- [What the exercise asks]: Only the lines with "Timmuzɣa" in the entries below belong in the answer; please copy them.

[Rendered images with source text]
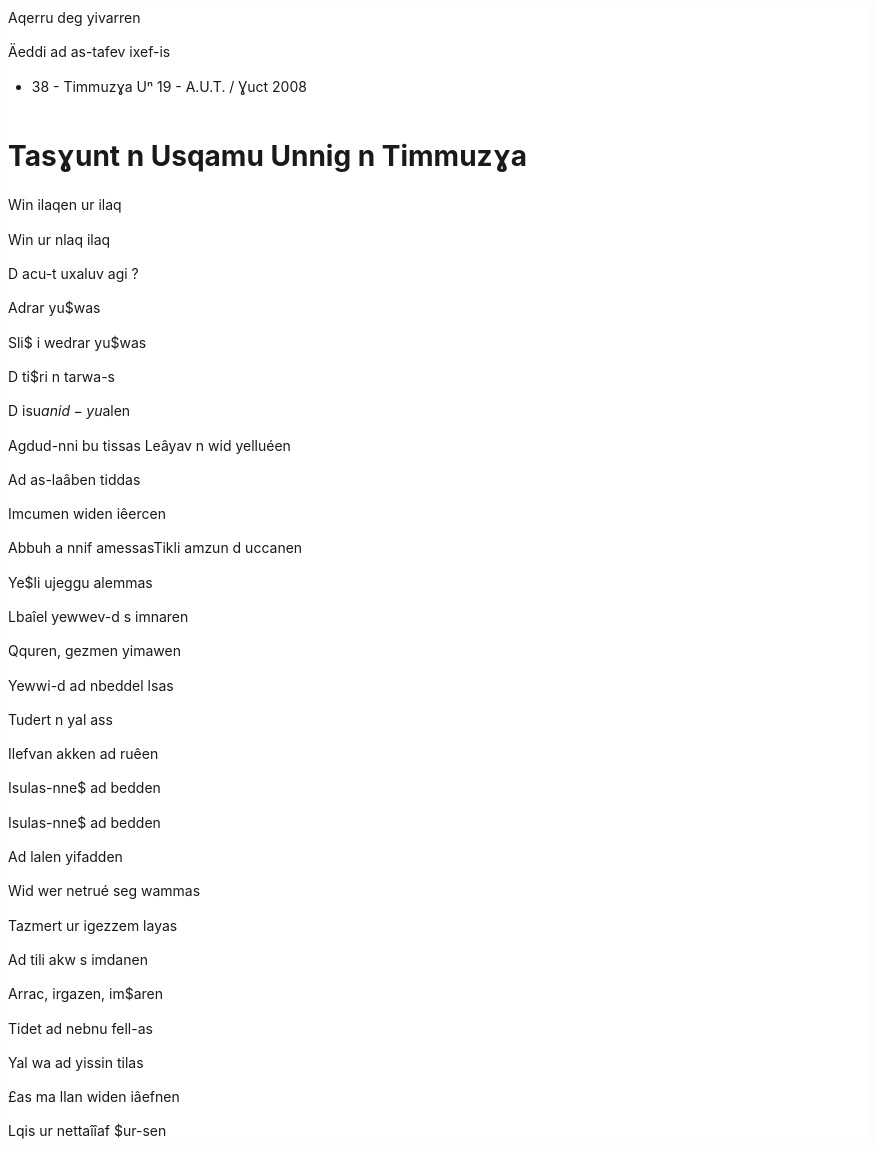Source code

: Aqerru deg yivarren

Äeddi ad as-tafev ixef-is

- 38 - Timmuzɣa Uⁿ 19 - A.U.T. / Ɣuct 2008
# Tasɣunt n Usqamu Unnig n Timmuzɣa

Win ilaqen ur ilaq

Win ur nlaq ilaq

D acu-t uxaluv agi ?

Adrar yu$was

Sli$ i wedrar yu$was

D ti$ri n tarwa-s

D isu$an i d-yu$alen

Agdud-nni bu tissas  Leâyav n wid yelluéen

Ad as-laâben tiddas

Imcumen widen iêercen

Abbuh a nnif amessasTikli amzun d uccanen

Ye$li ujeggu alemmas

Lbaîel yewwev-d s imnaren

Qquren, gezmen yimawen

Yewwi-d ad nbeddel lsas

Tudert n yal ass

Ilefvan akken ad ruêen

Isulas-nne$ ad bedden

Isulas-nne$ ad bedden

Ad lalen yifadden

Wid wer netrué seg wammas

Tazmert ur igezzem layas

Ad tili akw s imdanen

Arrac, irgazen, im$aren

Tidet ad nebnu fell-as

Yal wa ad yissin tilas

£as ma llan widen iâefnen

Lqis ur nettaîîaf $ur-sen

- [Response for this exercise]:
- 38 - Timmuzɣa Uⁿ 19 - A.U.T. / Ɣuct 2008
# Tasɣunt n Usqamu Unnig n Timmuzɣa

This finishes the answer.